I have always been a dreamer and the characters in my imagination longed to come alive. In my writing and in my designing I strive for a connection between my characters and my reader/observer.
As a senior in high school I received a full scholarship to Washtenaw Community College, and knowing that an education was costly, and being a young graduate (seventeen), I decided to accept it, and put off going to art school. When I was nineteen I had my first son with my high-school sweetheart, and at twenty we were married. Any plans for art school were again, put off.

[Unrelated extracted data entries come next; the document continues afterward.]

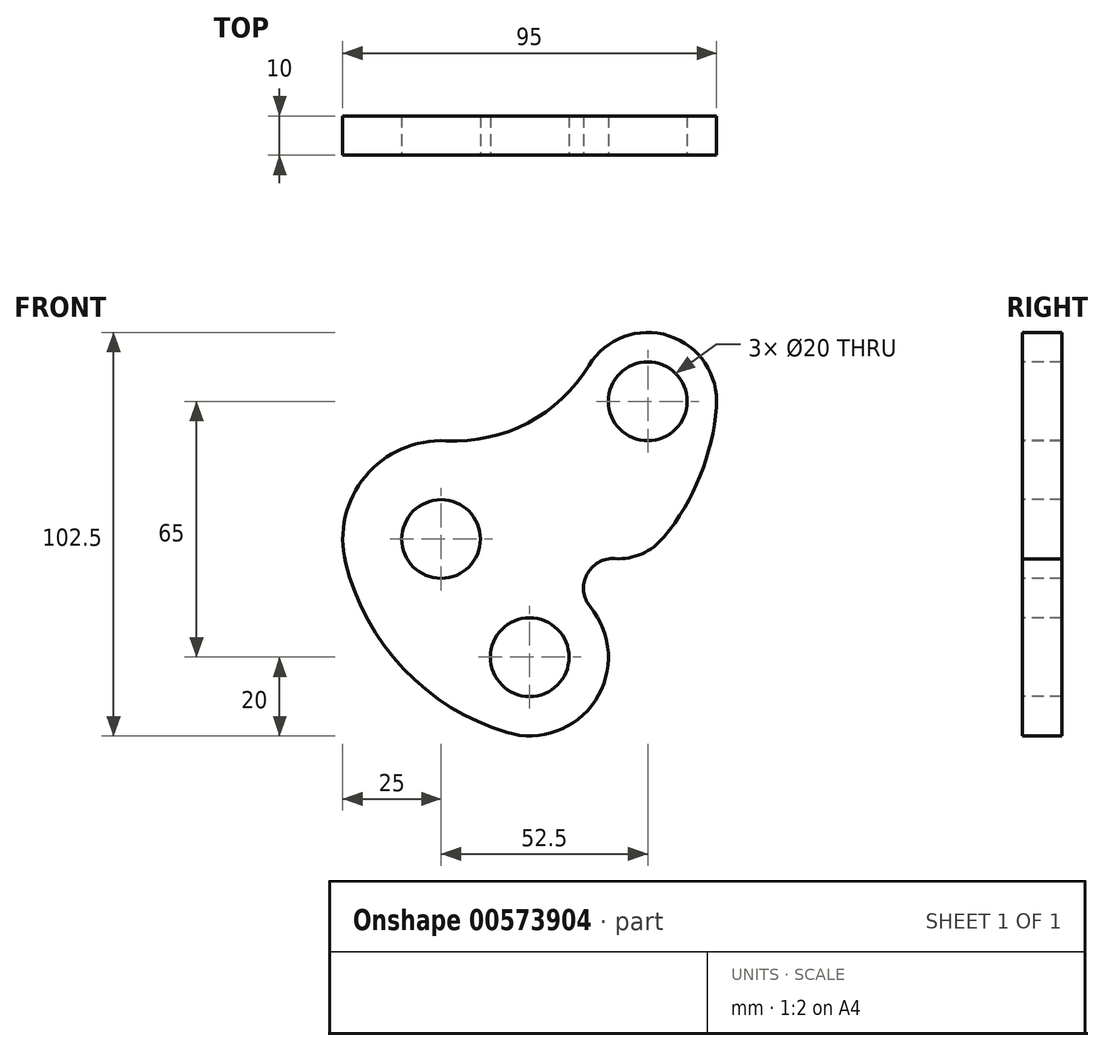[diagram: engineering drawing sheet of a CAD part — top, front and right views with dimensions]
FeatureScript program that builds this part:
annotation { "Feature Type Name" : "Feature", "Feature Type Description" : "" }
export const myFeature = defineFeature(function(context is Context, id is Id, definition is map)
    precondition{}
    {
        {
            var Q0;
            Q0=qCreatedBy(makeId("Front.planeOp"),FACE);
            var sketch = newSketch(context, id + "F0", { "sketchPlane" : qUnion([Q0])});
            skCircle(sketch, "E0", {"center": v(0, 0) * mm, "radius": 10 * mm});
            skArc(sketch, "E1", {"start": v(1.3, 24.97) * mm, "mid": v(-19.26, 15.94) * mm, "end": v(-24.28, -5.94) * mm});
            skCircle(sketch, "E2", {"center": v(52.5, 35) * mm, "radius": 10 * mm});
            skArc(sketch, "E3", {"start": v(69.94, 33.58) * mm, "mid": v(57.9, 51.64) * mm, "end": v(37.55, 44.1) * mm});
            skCircle(sketch, "E4", {"center": v(22.5, -30) * mm, "radius": 10 * mm});
            skArc(sketch, "E5", {"start": v(16.75, -49.16) * mm, "mid": v(39.17, -41.05) * mm, "end": v(37.9, -17.24) * mm});
            skArc(sketch, "E6", {"start": v(-24.28, -5.94) * mm, "mid": v(-9.51, -33) * mm, "end": v(16.75, -49.16) * mm});
            skArc(sketch, "E7", {"start": v(1.3, 24.97) * mm, "mid": v(22.07, 29.54) * mm, "end": v(37.55, 44.1) * mm});
            skArc(sketch, "E8", {"start": v(44.12, -4.97) * mm, "mid": v(51.03, -3.73) * mm, "end": v(56.62, 0.51) * mm});
            skArc(sketch, "E9", {"start": v(56.62, 0.51) * mm, "mid": v(65.8, 16.03) * mm, "end": v(69.94, 33.58) * mm});
            skArc(sketch, "E10", {"start": v(44.12, -4.97) * mm, "mid": v(37, -9.07) * mm, "end": v(37.9, -17.24) * mm});
            skSolve(sketch);
        }
        {
            var Q0;
            Q0 = qSketchRegion(id + "F0", true);
            extrude(context, id + "F1", {"entities" : qUnion([Q0]), "oppositeDirection" : true, "depth" : 10 * mm, "offsetDistance" : 25 * mm});
        }
    });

In the next seven years, three more boys were added to our brood, and my desire to create something other than children had been growing. I began painting murals in children’s rooms, starting with my own. Then I wanted to create the bedding, so I learned to sew—something I had fought my mom tooth and nail over as a teenager. As my children got older and more independent, I decided to go back to the community college I had graduated from and take some art classes. I learned to use soft pastels, loving how the colors overlapped and made each layer richer, but with four children in the house–it was a bit messy. Watercolor was the next step and I found a bit of success, but I still craved something more tangible. After three semesters of life drawing, I still felt that something was missing in my art and I was at a standstill, not knowing which way to go.
I had always loved fabric and textures and figuring out how things were put together, so I slowly moved into the world of art dolls. I began teaching myself how to design bodies, starting with a simple dragon with only two feet and constantly reaching for a more complex form. In the beginning I was painting the features onto the dolls with acrylic paint. Then my high-school art teacher showed me how to use a felting needle. That was it, the next piece of the puzzle I needed to move forward with my work. Now I am teaching others the magic of a felting needle and love to see the smiles that my creations bring to people’s faces.
A driving force in my own work has always been the work of Jim Henson and the wonderful artists that were lucky enough to work with him. It is my sincere desire that one day I am lucky enough to work with his son Brian, who continues his vision.
In July of 2008 I became an editor for Faerie Magazine and I haven’t looked back. I’m grateful for all of the opportunities working for the magazine has given me, and grateful for all of the wonderful people, artists and writers included, that I have met through them. I have published over 35 sewing patterns to date, and the ideas just keep coming!
I strive to create a creature that speaks to the beholder on a special level. I endeavor to remind people of the magic and possibility we felt as children.